あっしには子供が6人いる7人育てるのも同じだ、その男は赤ん坊を引き取って育てる決心をする。

では映画の感想です
この「羅生門」、同じ場面を微妙にずらしながらの繰り返しなのに飽きるどころかメチャメチャ面白い。多襄丸、女、侍の霊、杣(そま)売り、、誰が真実を述べていて誰が嘘をついているのか?
最後までそれは明らかにされることは無いのですが、この映画ではなにがいいたかったのでしょうか?

自分なりの解釈ですが、キーとなるセリフを志村喬が最初にいいます。
「こんな不思議な話聞いたことがない、盗賊、飢饉、戦よりも恐ろしい、、」
これは真実がわからないという事ではなくて、どれも真実だという事なのではないかと思っています。真実不足ではなく真実過多といいましょうか、、、

侍と妻の関係も仲睦まじいのも真実ではあるものの、別な男を頼もしく思う気持ちも真実、男が腕力では女性より強いのも真実だけども、実は女性の方が操っているのも真実のような具合に状況と人間関係によってどの真実も立ちあらわれてくるということではないかと。

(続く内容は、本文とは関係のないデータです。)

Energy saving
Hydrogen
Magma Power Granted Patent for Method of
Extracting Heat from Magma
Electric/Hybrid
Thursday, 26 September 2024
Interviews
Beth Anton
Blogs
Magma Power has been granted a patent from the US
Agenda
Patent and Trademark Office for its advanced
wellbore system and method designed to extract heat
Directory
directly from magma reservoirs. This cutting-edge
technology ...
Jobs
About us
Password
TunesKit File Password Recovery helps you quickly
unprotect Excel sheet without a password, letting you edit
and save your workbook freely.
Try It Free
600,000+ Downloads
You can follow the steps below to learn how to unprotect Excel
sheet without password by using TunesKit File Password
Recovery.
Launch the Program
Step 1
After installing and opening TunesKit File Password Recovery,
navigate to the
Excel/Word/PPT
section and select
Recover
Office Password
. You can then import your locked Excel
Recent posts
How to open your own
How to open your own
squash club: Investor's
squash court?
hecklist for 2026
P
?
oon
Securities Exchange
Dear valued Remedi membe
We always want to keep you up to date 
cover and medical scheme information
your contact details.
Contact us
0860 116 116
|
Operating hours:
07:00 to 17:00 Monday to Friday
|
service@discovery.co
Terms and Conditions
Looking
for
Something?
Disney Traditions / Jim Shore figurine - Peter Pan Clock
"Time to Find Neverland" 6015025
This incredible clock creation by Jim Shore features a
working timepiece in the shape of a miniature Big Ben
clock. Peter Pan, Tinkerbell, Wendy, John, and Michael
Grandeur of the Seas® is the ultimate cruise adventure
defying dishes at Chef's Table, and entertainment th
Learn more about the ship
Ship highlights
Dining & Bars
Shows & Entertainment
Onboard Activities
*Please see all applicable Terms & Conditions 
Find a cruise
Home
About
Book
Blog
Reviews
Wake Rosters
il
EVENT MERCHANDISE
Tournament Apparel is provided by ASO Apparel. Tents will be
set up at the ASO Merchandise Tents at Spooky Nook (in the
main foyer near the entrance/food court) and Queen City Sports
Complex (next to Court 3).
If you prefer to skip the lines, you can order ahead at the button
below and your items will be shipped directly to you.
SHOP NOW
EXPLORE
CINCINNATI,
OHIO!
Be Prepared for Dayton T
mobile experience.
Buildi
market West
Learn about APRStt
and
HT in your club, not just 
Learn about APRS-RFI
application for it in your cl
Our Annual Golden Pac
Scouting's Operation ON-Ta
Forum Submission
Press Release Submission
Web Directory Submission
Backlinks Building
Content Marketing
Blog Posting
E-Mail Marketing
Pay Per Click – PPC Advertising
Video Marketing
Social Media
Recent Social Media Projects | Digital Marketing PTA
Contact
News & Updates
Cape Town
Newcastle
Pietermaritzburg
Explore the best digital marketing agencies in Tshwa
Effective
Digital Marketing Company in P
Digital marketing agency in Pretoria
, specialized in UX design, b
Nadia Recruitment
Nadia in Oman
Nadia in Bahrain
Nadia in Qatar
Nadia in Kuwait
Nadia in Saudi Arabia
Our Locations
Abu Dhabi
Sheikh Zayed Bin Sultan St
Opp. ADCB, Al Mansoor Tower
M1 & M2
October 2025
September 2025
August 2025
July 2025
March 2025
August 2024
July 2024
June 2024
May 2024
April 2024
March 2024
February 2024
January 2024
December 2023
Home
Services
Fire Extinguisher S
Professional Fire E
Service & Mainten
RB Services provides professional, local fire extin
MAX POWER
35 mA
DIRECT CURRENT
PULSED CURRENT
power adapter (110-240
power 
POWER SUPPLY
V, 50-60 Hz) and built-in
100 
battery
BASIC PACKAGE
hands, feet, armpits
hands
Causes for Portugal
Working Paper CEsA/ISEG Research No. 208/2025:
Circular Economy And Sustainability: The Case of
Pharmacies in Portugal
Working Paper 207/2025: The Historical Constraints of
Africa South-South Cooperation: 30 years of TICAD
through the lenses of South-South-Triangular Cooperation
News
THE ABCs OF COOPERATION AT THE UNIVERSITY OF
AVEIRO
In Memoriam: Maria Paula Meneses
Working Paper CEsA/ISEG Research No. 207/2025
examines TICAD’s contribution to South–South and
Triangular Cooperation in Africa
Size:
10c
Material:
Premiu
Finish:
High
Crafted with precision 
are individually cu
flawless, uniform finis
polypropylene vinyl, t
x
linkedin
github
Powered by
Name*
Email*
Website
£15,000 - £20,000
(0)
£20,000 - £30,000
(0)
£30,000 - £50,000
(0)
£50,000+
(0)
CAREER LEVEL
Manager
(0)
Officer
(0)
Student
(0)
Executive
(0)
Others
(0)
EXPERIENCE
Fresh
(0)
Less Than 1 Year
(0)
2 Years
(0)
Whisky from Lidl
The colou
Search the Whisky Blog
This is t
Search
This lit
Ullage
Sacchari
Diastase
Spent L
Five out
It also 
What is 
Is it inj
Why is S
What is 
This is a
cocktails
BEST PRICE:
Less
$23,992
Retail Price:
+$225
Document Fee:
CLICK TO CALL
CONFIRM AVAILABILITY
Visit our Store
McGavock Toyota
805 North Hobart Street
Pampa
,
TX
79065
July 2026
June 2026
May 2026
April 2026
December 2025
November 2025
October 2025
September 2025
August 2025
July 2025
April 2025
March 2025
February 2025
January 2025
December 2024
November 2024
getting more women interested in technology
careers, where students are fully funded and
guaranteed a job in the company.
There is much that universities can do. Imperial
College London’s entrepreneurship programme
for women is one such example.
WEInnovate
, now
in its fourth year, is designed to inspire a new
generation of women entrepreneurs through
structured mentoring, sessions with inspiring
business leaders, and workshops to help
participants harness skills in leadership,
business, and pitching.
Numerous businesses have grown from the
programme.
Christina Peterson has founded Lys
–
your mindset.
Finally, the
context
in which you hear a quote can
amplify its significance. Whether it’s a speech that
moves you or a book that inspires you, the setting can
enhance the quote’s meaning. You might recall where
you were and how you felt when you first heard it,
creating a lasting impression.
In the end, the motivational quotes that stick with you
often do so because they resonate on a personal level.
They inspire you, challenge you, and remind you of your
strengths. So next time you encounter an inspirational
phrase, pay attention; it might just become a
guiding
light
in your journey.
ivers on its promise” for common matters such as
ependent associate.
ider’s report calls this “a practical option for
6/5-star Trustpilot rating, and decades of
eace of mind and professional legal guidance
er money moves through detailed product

また、反復がこの映画の主題でもあります。いろんな真実がある世界の反復サイクルからはぬけでることができないかもしれないという恐怖。なんども反復されるうちに何か明確になるといよりは余計にわけわかんなくなるという恐怖。

黒澤さんは音楽もラヴェルのボレロをイメージして作ってくれと注文を出したそうです。確かに劇中曲はかなりボレロっぽい。ボレロと言えば反復による徐々に高まるグルーヴ感ですよね。
この映画では高揚感とともにじんわりとした恐怖も感じられる音楽の使い方だと思います。

フランスの作家/映画監督のアラン・ロブ=グリエが『羅生門』に影響を受けて『去年マリエンバートで』をつくったのは良く知られています。ちょうど今回のレビューを書くのにあたって20年以上ぶりに見直しました。
当時は難解だなあと思いましたが今見ると意外にシンプルな話でした。あくまでも私の解釈ですが、主人公のXはすでに死んでおり以前関係した女Aとその夫Mだけが彼とコミュニケーションできる。XはAとの思い出を忘れられず成仏できず魂が漂っている。最後は女も死に二人で冥界を歩く、、という解釈。

『羅生門』の影響ですが男Xと女Aの証言が食い違っているところや、同じような会話が繰り返されるところ、亡霊エピソードに見ることができると思います。
ただ『マリエンバート』の方がややロマンチックかな。女Aが記憶と異なる証言をするのは本当はXを愛しておりそれを振り切ろうとするあまりのこと。いってみれば二人の愛自体は真実なわけです。それを振り切ろうとして自分で自分にうそをつく。
一方で『羅生門』の方は、女と多襄丸、侍の関係は不安定でありどれも真実といえば真実、ウソと言えばウソ。最後に一致してチャンチャンとはならないのです。

でもそれでは映画的に落ち着かないと考えたのか黒澤監督、ラストに赤ちゃんを大切に育てる決意をもってくる。
この場面個人的には正直なくてもいいかなと思うけど、あのまま投げ出されて終わったら見てるこっちもしんどかったかもしれないのでまあ有りかなと思います。